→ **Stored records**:
________________________

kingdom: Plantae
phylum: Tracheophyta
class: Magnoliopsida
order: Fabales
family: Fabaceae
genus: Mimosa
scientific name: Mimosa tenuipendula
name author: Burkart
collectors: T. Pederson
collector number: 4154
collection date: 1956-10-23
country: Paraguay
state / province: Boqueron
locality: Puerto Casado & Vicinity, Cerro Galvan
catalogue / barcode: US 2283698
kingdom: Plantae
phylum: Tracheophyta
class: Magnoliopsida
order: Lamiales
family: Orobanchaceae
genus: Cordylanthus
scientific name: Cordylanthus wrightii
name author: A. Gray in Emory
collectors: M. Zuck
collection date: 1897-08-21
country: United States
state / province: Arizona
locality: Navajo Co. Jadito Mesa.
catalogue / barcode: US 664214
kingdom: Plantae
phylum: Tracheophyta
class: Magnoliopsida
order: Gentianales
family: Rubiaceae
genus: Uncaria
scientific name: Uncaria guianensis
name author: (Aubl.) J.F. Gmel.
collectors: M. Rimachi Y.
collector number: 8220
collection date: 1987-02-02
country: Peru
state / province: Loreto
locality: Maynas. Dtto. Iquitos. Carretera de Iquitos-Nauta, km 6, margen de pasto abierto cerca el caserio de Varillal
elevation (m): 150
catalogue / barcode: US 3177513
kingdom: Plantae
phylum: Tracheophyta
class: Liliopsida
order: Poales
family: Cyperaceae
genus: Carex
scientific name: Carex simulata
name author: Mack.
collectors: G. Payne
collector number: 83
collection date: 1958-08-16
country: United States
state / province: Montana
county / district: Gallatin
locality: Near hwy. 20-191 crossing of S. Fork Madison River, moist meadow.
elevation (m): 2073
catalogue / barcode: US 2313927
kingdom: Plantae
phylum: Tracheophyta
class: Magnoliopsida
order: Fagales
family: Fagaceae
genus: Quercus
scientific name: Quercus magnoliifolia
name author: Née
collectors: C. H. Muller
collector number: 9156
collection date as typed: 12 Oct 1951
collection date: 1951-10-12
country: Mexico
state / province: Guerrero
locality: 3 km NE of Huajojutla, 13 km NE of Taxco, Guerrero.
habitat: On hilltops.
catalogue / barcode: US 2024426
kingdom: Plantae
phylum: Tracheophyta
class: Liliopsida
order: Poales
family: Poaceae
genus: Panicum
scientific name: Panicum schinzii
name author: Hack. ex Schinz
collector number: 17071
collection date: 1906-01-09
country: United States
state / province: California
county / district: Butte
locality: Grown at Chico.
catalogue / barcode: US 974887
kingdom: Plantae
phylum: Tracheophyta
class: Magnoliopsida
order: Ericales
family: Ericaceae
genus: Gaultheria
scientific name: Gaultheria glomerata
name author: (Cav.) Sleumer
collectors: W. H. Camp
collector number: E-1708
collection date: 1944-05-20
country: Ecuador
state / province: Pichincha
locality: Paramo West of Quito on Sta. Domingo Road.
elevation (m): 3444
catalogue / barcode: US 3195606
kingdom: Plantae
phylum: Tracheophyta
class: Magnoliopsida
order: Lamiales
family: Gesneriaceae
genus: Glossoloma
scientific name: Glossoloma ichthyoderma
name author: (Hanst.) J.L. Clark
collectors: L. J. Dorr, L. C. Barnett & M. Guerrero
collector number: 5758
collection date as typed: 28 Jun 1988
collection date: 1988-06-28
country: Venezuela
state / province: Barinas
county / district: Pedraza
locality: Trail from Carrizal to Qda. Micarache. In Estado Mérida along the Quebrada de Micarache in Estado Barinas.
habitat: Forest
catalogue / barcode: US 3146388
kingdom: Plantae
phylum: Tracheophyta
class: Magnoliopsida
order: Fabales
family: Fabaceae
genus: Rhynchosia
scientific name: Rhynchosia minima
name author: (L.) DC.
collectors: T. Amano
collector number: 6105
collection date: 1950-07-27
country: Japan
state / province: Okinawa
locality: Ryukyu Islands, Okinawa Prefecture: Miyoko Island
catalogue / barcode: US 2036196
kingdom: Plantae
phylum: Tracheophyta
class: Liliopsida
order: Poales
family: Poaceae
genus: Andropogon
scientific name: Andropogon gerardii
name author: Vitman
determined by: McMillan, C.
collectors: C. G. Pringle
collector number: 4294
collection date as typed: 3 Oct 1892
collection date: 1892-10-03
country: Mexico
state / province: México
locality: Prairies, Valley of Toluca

________________________

→ **What is being asked**: Return every line of the items above without changing a single character.

→ **Solution for this problem**:
kingdom: Plantae
phylum: Tracheophyta
class: Magnoliopsida
order: Fabales
family: Fabaceae
genus: Mimosa
scientific name: Mimosa tenuipendula
name author: Burkart
collectors: T. Pederson
collector number: 4154
collection date: 1956-10-23
country: Paraguay
state / province: Boqueron
locality: Puerto Casado & Vicinity, Cerro Galvan
catalogue / barcode: US 2283698
kingdom: Plantae
phylum: Tracheophyta
class: Magnoliopsida
order: Lamiales
family: Orobanchaceae
genus: Cordylanthus
scientific name: Cordylanthus wrightii
name author: A. Gray in Emory
collectors: M. Zuck
collection date: 1897-08-21
country: United States
state / province: Arizona
locality: Navajo Co. Jadito Mesa.
catalogue / barcode: US 664214
kingdom: Plantae
phylum: Tracheophyta
class: Magnoliopsida
order: Gentianales
family: Rubiaceae
genus: Uncaria
scientific name: Uncaria guianensis
name author: (Aubl.) J.F. Gmel.
collectors: M. Rimachi Y.
collector number: 8220
collection date: 1987-02-02
country: Peru
state / province: Loreto
locality: Maynas. Dtto. Iquitos. Carretera de Iquitos-Nauta, km 6, margen de pasto abierto cerca el caserio de Varillal
elevation (m): 150
catalogue / barcode: US 3177513
kingdom: Plantae
phylum: Tracheophyta
class: Liliopsida
order: Poales
family: Cyperaceae
genus: Carex
scientific name: Carex simulata
name author: Mack.
collectors: G. Payne
collector number: 83
collection date: 1958-08-16
country: United States
state / province: Montana
county / district: Gallatin
locality: Near hwy. 20-191 crossing of S. Fork Madison River, moist meadow.
elevation (m): 2073
catalogue / barcode: US 2313927
kingdom: Plantae
phylum: Tracheophyta
class: Magnoliopsida
order: Fagales
family: Fagaceae
genus: Quercus
scientific name: Quercus magnoliifolia
name author: Née
collectors: C. H. Muller
collector number: 9156
collection date as typed: 12 Oct 1951
collection date: 1951-10-12
country: Mexico
state / province: Guerrero
locality: 3 km NE of Huajojutla, 13 km NE of Taxco, Guerrero.
habitat: On hilltops.
catalogue / barcode: US 2024426
kingdom: Plantae
phylum: Tracheophyta
class: Liliopsida
order: Poales
family: Poaceae
genus: Panicum
scientific name: Panicum schinzii
name author: Hack. ex Schinz
collector number: 17071
collection date: 1906-01-09
country: United States
state / province: California
county / district: Butte
locality: Grown at Chico.
catalogue / barcode: US 974887
kingdom: Plantae
phylum: Tracheophyta
class: Magnoliopsida
order: Ericales
family: Ericaceae
genus: Gaultheria
scientific name: Gaultheria glomerata
name author: (Cav.) Sleumer
collectors: W. H. Camp
collector number: E-1708
collection date: 1944-05-20
country: Ecuador
state / province: Pichincha
locality: Paramo West of Quito on Sta. Domingo Road.
elevation (m): 3444
catalogue / barcode: US 3195606
kingdom: Plantae
phylum: Tracheophyta
class: Magnoliopsida
order: Lamiales
family: Gesneriaceae
genus: Glossoloma
scientific name: Glossoloma ichthyoderma
name author: (Hanst.) J.L. Clark
collectors: L. J. Dorr, L. C. Barnett & M. Guerrero
collector number: 5758
collection date as typed: 28 Jun 1988
collection date: 1988-06-28
country: Venezuela
state / province: Barinas
county / district: Pedraza
locality: Trail from Carrizal to Qda. Micarache. In Estado Mérida along the Quebrada de Micarache in Estado Barinas.
habitat: Forest
catalogue / barcode: US 3146388
kingdom: Plantae
phylum: Tracheophyta
class: Magnoliopsida
order: Fabales
family: Fabaceae
genus: Rhynchosia
scientific name: Rhynchosia minima
name author: (L.) DC.
collectors: T. Amano
collector number: 6105
collection date: 1950-07-27
country: Japan
state / province: Okinawa
locality: Ryukyu Islands, Okinawa Prefecture: Miyoko Island
catalogue / barcode: US 2036196
kingdom: Plantae
phylum: Tracheophyta
class: Liliopsida
order: Poales
family: Poaceae
genus: Andropogon
scientific name: Andropogon gerardii
name author: Vitman
determined by: McMillan, C.
collectors: C. G. Pringle
collector number: 4294
collection date as typed: 3 Oct 1892
collection date: 1892-10-03
country: Mexico
state / province: México
locality: Prairies, Valley of Toluca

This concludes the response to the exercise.